(Data items)

___

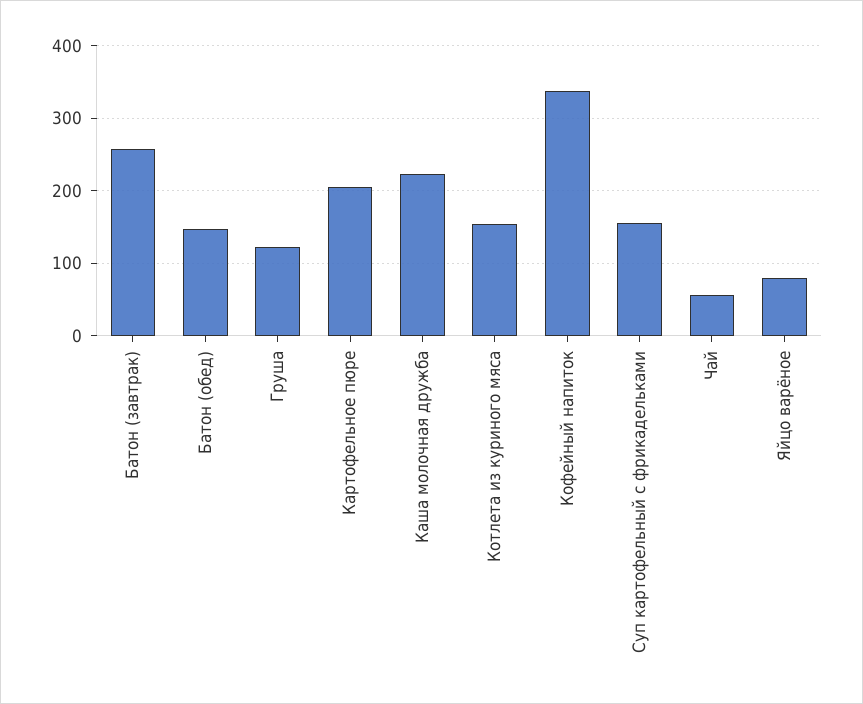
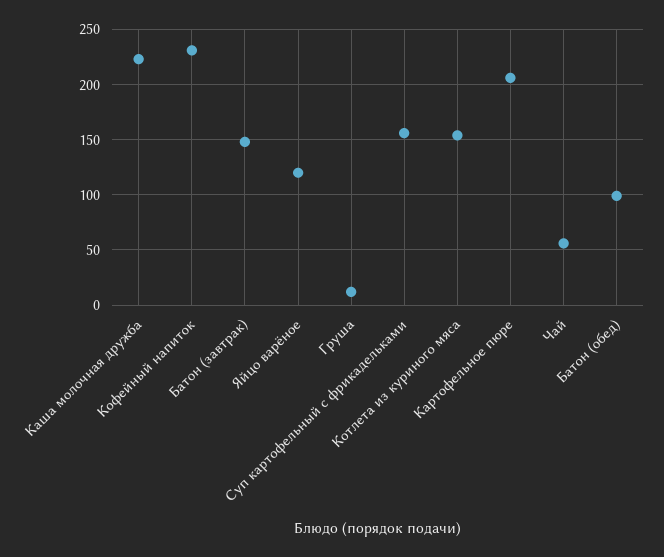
  {
-   "Батон (завтрак)": 260,
+   "Батон (завтрак)": 150,
-   "Батон (обед)": 150,
+   "Батон (обед)": 100,
-   "Груша": 120,
+   "Груша": 10,
    "Картофельное пюре": 210,
    "Каша молочная дружба": 220,
    "Котлета из куриного мяса": 150,
-   "Кофейный напиток": 340,
+   "Кофейный напиток": 230,
    "Суп картофельный с фрикадельками": 160,
    "Чай": 60,
-   "Яйцо варёное": 80
+   "Яйцо варёное": 120
  }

___

(DIRECTIONS): Output the records above character for character, but leave each image out.

(TASK OUTPUT):
  {
-   "Батон (завтрак)": 260,
+   "Батон (завтрак)": 150,
-   "Батон (обед)": 150,
+   "Батон (обед)": 100,
-   "Груша": 120,
+   "Груша": 10,
    "Картофельное пюре": 210,
    "Каша молочная дружба": 220,
    "Котлета из куриного мяса": 150,
-   "Кофейный напиток": 340,
+   "Кофейный напиток": 230,
    "Суп картофельный с фрикадельками": 160,
    "Чай": 60,
-   "Яйцо варёное": 80
+   "Яйцо варёное": 120
  }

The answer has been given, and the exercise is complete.